All share and per share information has been retroactively adjusted to give effect to the Reverse Stock Split for all periods presented. Proportionate adjustments were made to the per share exercise price and/or the number of shares issuable upon the exercise or vesting of all stock options, restricted stock and warrants outstanding at October 10, 2023, which resulted in a proportional decrease in the number of shares of the Company’s common stock reserved for issuance upon exercise or vesting of such stock options, restricted stock and warrants, and, in the case of stock options and warrants, a proportional increase in the exercise price of all such stock options and warrants.

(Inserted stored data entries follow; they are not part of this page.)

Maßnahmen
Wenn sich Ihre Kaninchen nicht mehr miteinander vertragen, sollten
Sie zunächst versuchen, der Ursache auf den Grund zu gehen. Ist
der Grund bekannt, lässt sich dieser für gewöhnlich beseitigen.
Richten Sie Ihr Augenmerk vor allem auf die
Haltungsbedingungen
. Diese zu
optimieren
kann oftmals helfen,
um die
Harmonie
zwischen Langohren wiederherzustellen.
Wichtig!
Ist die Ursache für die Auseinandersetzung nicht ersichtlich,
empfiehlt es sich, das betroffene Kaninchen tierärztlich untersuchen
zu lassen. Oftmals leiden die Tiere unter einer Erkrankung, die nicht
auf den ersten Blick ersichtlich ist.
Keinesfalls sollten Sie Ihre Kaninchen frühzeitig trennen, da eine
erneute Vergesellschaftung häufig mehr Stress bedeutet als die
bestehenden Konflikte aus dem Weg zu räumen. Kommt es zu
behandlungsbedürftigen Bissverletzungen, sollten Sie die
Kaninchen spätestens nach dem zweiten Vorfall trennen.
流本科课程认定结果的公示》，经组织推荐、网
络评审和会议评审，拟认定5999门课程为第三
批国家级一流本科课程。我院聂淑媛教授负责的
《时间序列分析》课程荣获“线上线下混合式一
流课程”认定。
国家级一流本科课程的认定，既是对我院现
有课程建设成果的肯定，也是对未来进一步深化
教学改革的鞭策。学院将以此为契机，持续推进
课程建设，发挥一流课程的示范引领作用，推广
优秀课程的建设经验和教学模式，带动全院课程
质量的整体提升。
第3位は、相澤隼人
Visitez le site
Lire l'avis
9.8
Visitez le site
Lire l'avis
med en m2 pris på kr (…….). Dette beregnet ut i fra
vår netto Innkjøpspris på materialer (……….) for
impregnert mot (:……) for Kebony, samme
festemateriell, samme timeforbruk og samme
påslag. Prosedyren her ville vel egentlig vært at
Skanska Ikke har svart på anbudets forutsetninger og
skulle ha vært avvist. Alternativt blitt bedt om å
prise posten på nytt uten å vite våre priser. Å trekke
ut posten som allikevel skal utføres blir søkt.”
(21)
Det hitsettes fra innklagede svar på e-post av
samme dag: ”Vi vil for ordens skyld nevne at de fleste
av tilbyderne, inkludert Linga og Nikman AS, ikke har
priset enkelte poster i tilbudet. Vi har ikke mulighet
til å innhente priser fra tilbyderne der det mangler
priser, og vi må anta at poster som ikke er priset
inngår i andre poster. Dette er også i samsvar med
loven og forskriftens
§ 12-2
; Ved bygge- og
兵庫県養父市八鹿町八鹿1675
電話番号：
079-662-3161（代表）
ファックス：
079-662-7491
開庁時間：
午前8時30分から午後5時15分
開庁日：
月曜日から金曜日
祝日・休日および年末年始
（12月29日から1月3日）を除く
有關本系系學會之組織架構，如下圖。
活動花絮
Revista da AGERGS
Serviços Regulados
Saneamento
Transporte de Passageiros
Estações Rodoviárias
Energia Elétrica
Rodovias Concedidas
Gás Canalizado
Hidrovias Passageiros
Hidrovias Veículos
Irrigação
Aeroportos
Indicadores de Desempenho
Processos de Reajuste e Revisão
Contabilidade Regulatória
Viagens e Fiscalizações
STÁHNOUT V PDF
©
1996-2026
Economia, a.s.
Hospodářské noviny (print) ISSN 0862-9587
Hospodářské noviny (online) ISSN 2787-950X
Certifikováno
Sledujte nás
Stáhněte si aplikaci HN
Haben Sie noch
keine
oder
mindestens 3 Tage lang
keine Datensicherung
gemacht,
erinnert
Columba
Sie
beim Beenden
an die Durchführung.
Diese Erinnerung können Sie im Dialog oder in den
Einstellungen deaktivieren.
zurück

Liquidity and Capital Resources

Since inception, the Company’s operations have been financed primarily through the sale of equity and debt securities, from the sale of subsidiaries/partner companies, and the proceeds from the exercise of warrants and stock options. The Company has incurred losses from operations and negative cash flows from operating activities since inception and expects to continue to incur substantial losses for the next several years as it continues to fully develop and prepare regulatory filings and obtain regulatory approvals for its existing and new product candidates. The parent Company’s current cash and cash equivalents of $40.6 million are sufficient to fund the parent entity and private subsidiary operations for at least the next 12 months. However, the Company will need to raise additional funding through strategic relationships, public or private equity or debt financings, sale of a partner companies, grants or other arrangements to develop and prepare regulatory filings and obtain regulatory approvals for the existing and new product candidates, fund operating losses, and, if deemed appropriate, establish or secure through third parties manufacturing for the potential products, sales and marketing capabilities.  If such funding is not available or not available on terms acceptable to the Company, the Company’s current development plans, and plans for expansion of its general and administrative infrastructure may be curtailed. Fortress also has the ability, subject to limitations imposed by Rule 144 of the Securities Act of 1933 and other applicable laws and regulations, to raise money from the sale of common stock of the public companies in which it has ownership positions.